Extracted page text data:
------------------------------------
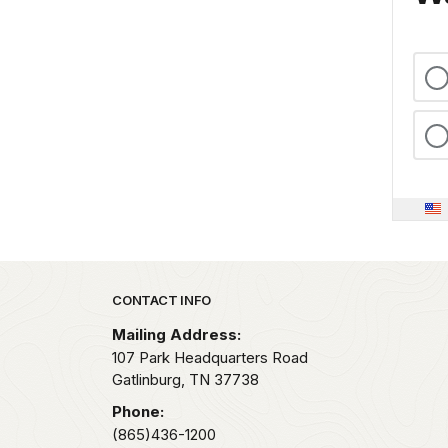
Park footer
CONTACT INFO
Mailing Address:
107 Park Headquarters Road
Gatlinburg,
TN
37738
Phone:
(865)436-1200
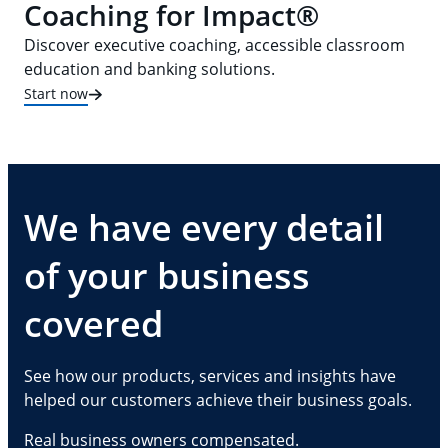
Coaching for Impact®
Discover executive coaching, accessible classroom
education and banking solutions.
Start now
We have every detail
of your business
covered
See how our products, services and insights have
helped our customers achieve their business goals.
Real business owners compensated.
------------------------------------
## Required action
Each record above should be repeated exactly, please, without pictures.

## Answer to the problem
Park footer
CONTACT INFO
Mailing Address:
107 Park Headquarters Road
Gatlinburg,
TN
37738
Phone:
(865)436-1200
Coaching for Impact®
Discover executive coaching, accessible classroom
education and banking solutions.
Start now
We have every detail
of your business
covered
See how our products, services and insights have
helped our customers achieve their business goals.
Real business owners compensated.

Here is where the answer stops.